To do: Print the lines of the data below, from the line with "Nyaman, Tim KTR Puji" up to and including the line with "サイケットN「コタロー」", with each line unchanged. Leave the pictures out.

Supplied material:
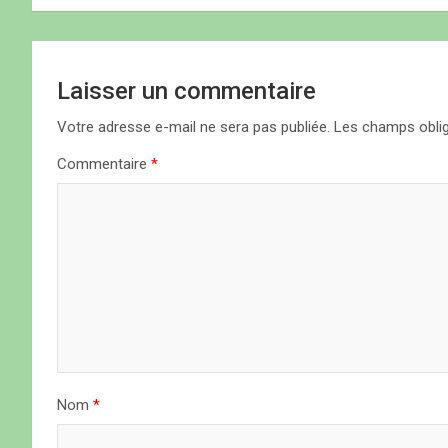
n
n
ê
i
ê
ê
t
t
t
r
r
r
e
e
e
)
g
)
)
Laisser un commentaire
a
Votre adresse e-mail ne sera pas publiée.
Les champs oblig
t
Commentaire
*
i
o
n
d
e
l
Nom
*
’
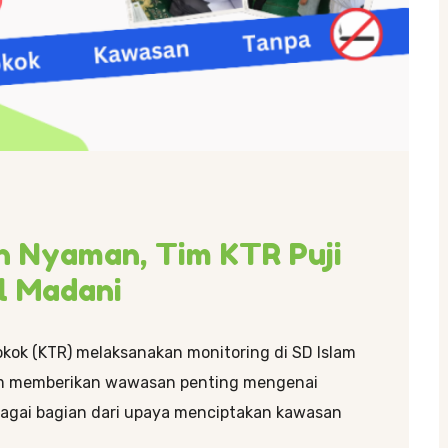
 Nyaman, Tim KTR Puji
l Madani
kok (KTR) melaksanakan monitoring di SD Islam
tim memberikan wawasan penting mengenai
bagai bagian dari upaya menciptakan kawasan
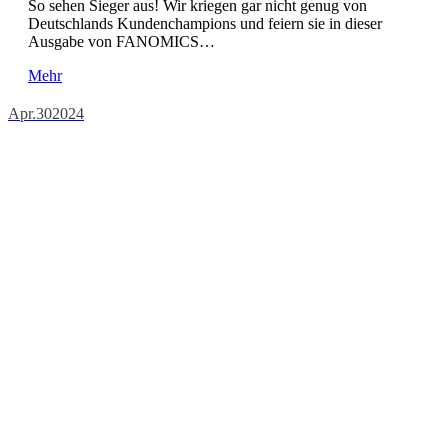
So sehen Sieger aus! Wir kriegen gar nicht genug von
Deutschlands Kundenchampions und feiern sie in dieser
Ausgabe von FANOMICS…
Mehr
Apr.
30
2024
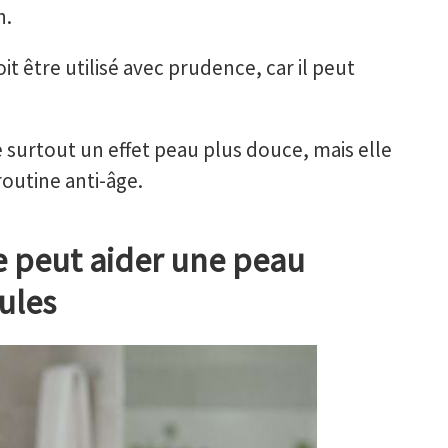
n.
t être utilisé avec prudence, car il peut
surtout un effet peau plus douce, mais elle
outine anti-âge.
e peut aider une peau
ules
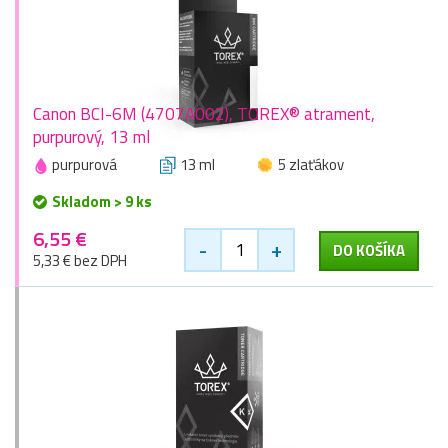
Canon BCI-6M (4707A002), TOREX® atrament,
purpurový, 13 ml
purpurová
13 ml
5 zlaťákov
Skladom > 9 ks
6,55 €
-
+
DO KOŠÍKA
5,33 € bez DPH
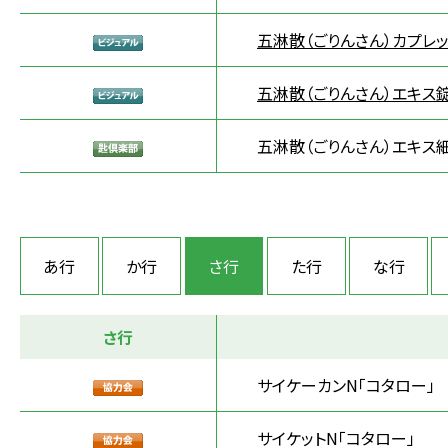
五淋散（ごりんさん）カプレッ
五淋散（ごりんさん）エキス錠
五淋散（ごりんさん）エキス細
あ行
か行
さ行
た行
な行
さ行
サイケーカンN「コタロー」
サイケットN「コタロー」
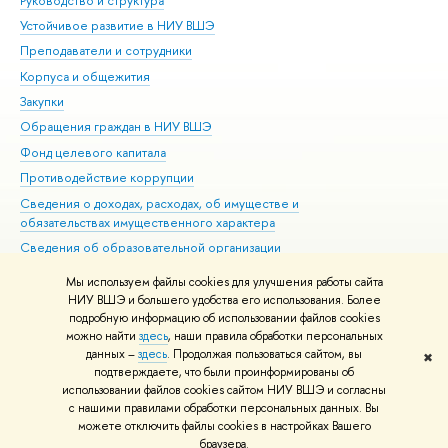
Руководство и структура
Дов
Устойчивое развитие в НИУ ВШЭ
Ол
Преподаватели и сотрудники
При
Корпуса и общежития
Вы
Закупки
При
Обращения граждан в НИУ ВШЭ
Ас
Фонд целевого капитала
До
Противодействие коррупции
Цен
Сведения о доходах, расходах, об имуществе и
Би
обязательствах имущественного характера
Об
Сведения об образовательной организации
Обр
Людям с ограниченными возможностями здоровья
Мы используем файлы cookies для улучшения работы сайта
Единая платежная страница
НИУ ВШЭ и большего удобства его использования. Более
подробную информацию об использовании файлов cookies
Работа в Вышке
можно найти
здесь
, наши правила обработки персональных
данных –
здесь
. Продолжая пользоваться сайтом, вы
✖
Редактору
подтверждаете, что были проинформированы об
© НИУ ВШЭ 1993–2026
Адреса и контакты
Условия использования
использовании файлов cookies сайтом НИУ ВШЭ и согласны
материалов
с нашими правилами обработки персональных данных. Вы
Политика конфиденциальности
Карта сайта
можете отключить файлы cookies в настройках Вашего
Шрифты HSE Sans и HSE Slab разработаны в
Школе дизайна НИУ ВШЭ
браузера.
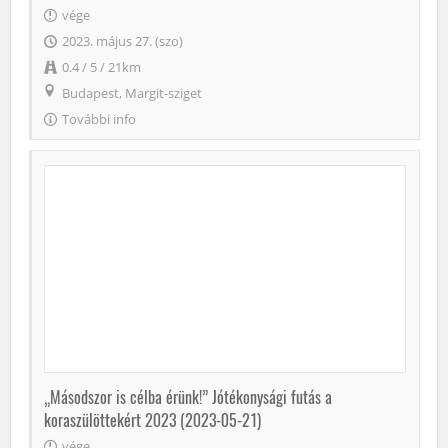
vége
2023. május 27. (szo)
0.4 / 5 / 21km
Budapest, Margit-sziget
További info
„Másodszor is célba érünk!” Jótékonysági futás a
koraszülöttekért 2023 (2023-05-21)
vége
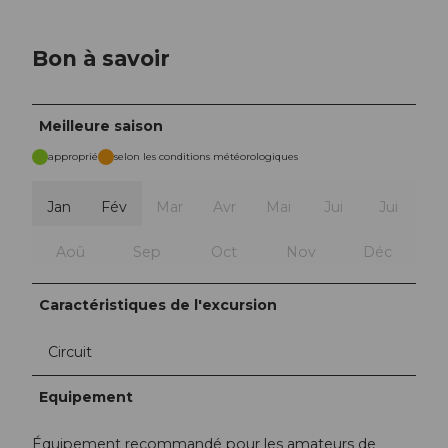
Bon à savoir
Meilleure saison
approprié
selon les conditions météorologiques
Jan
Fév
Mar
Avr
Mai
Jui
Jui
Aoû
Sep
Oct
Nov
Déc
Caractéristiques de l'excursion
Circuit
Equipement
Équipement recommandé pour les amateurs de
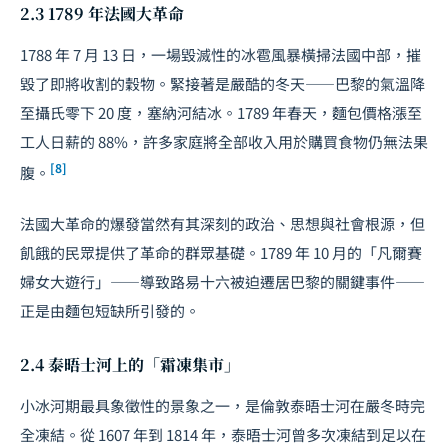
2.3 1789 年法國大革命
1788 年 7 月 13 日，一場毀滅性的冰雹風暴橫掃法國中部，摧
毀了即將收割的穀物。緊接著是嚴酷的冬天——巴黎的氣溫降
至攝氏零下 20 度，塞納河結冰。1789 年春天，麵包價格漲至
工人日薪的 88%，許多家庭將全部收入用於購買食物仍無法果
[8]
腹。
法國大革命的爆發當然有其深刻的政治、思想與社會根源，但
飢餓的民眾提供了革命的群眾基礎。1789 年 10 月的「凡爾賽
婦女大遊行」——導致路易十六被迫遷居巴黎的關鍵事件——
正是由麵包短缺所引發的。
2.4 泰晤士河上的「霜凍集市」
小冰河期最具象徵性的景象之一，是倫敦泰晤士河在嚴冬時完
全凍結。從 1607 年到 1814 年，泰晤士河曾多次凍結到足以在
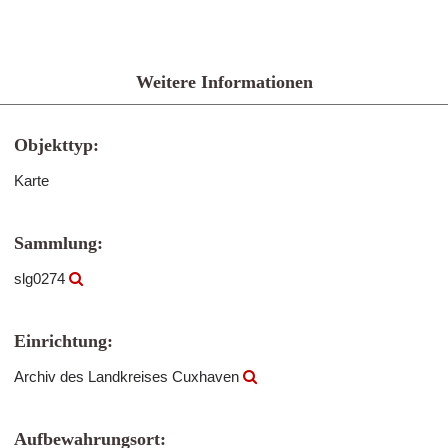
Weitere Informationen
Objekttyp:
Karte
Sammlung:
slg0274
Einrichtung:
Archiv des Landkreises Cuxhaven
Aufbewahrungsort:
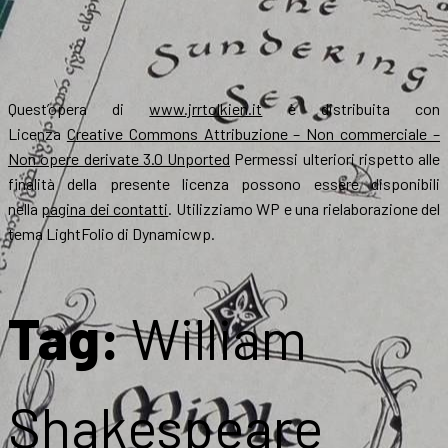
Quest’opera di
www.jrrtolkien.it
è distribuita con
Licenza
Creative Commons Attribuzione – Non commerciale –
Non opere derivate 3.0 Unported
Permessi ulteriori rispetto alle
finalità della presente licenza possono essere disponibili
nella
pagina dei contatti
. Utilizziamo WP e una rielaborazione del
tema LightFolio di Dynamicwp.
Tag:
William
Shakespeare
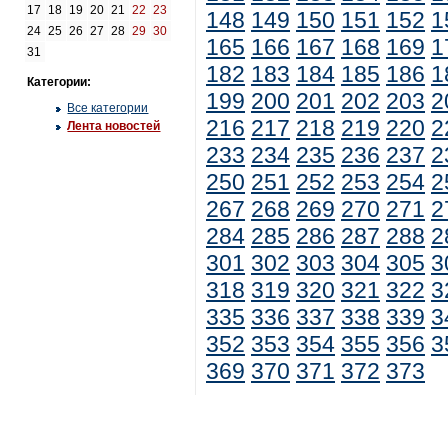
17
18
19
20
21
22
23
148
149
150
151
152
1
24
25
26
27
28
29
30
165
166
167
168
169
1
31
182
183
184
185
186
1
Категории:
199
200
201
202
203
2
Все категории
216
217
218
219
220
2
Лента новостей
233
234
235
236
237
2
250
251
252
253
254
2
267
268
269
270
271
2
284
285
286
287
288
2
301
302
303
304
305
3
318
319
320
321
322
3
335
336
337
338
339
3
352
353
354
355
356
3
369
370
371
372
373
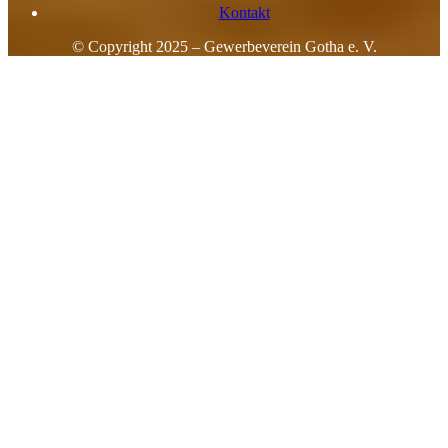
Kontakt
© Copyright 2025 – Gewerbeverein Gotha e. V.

Output of the task:
 Nyaman, Tim KTR Puji
l Madani
kok (KTR) melaksanakan monitoring di SD Islam
tim memberikan wawasan penting mengenai
bagai bagian dari upaya menciptakan kawasan
So sehen Sieger aus! Wir kriegen gar nicht genug von
Deutschlands Kundenchampions und feiern sie in dieser
Ausgabe von FANOMICS…
Mehr
Apr.
30
2024
n.
t être utilisé avec prudence, car il peut
surtout un effet peau plus douce, mais elle
outine anti-âge.
e peut aider une peau
ules
Canon BCI-6M (4707A002), TOREX® atrament,
purpurový, 13 ml
purpurová
13 ml
5 zlaťákov
Skladom > 9 ks
6,55 €
-
+
DO KOŠÍKA
5,33 € bez DPH
五淋散（ごりんさん）カプレッ
五淋散（ごりんさん）エキス錠
五淋散（ごりんさん）エキス細
あ行
か行
さ行
た行
な行
さ行
サイケーカンN「コタロー」
サイケットN「コタロー」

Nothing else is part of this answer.